Moody’s has revised upward Vietnam’s credit outlook to positive on account of the nation’s concerted effort to monitor and set aside for its debt obligations in advance. Furthermore, Vietnam is coming into its own as a major global trading partner, while the government is focusing more on tax compliance and other fiscal consolidation measures, among other things.
Moody’s has revised upward Mongolia’s outlook to stable due to reduced debt obligations stemming from multilateral lender assistance and refinancing. Additionally, things like more secure sources of funding and growing forex reserves bolster the country’s outlook.
FDI keeps pouring into China.
[tracking: EDC/EDZ, VWO, EWU, IEV]
The current state of equity: How “‘tax policy adds insult to injury’ by magnifying the financial toll of Blackness.”
As of the CDC's March 19 update, the US had witnessed 195,507 fatalities strictly classified as “pneumonia” with no acknowledgement of COVID-19 on the death certificates, per excess deaths data. That’s an average of 438 people per day since such data reporting began early last year. As the CDC points out, many of these could be miscategorized COVID-19 fatalities going unrecognized in official tallies, meaning we’re undercounting. This, in addition to the official coronavirus death toll of 541,760, puts the probable COVID-19 death figure somewhere north of 640k.
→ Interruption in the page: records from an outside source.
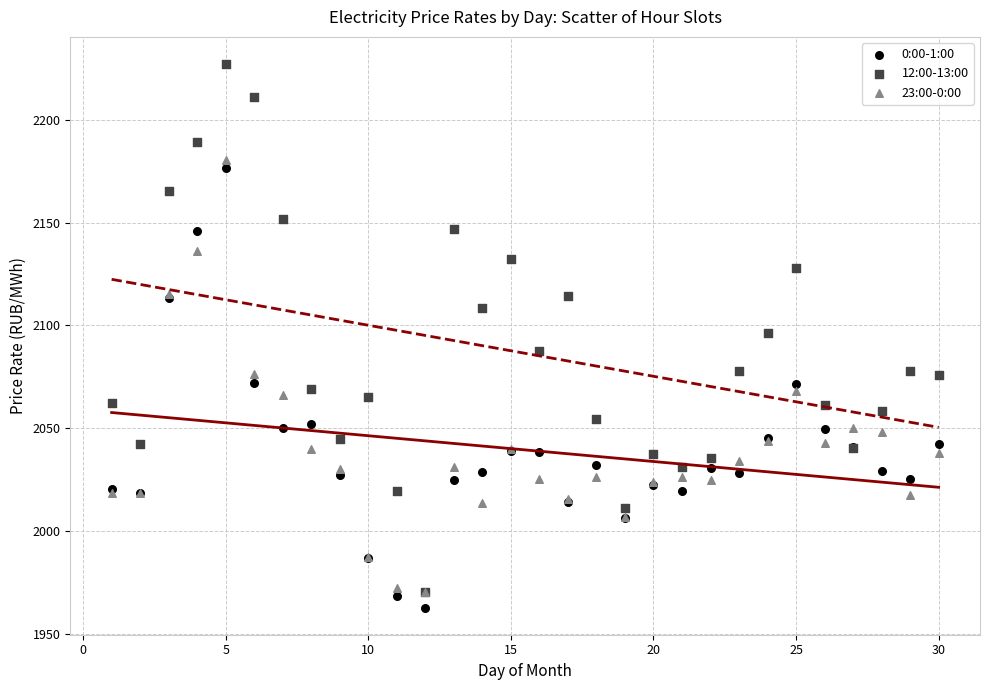

What are all the series names shown in the legend?

0:00-1:00, 12:00-13:00, 23:00-0:00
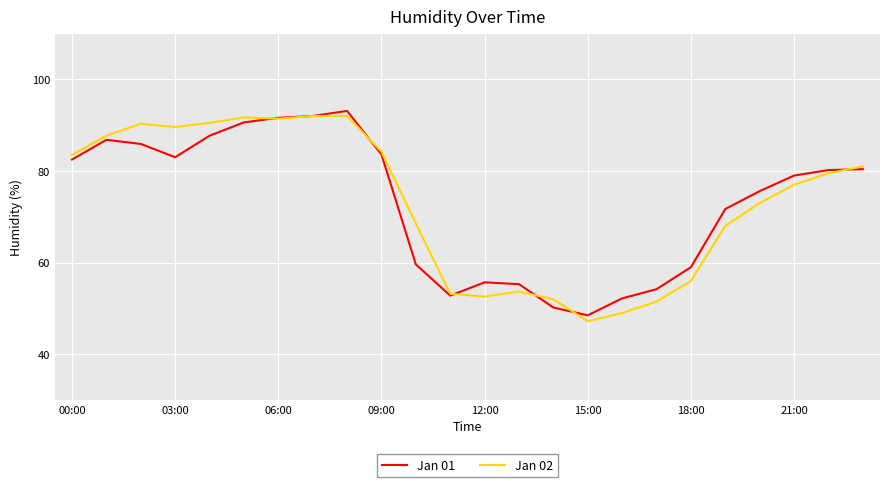

What is the maximum value shown in the chart?

93.1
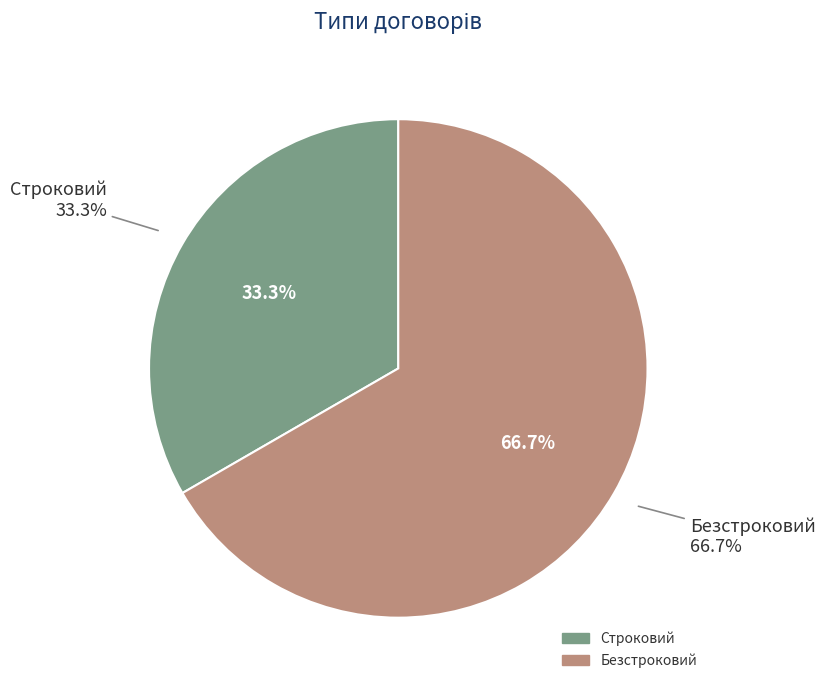

How many slices are in this pie chart?

2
Across all causes of death, we’ve suffered 118% of the deaths in 2020 that we would have expected in non-pandemic times given historical trends. Along with other situations where COVID-19 was not designated as a cause of death but where SARS-CoV-2 likely triggered a condition or exacerbated a preexisting one—heart disease, hypertension, diabetes, dementia—the “real” fatality count is probably much higher.1
When the average pneumonia deaths per day count begins to decline significantly and consistently, perhaps we can start to say that we might finally be gaining the upper hand on SARS-CoV-2.
NPR reports that some 12.6% of the population in the US has been fully vaccinated, up from 10.3% last week. The vaccination rate is on the rise.
An increasing vaccination rate notwithstanding, we stand to lose ground we’ve gained on SARS-CoV-2 as location after location drops any precaution-related mandates. Also, spring break is now in full effect.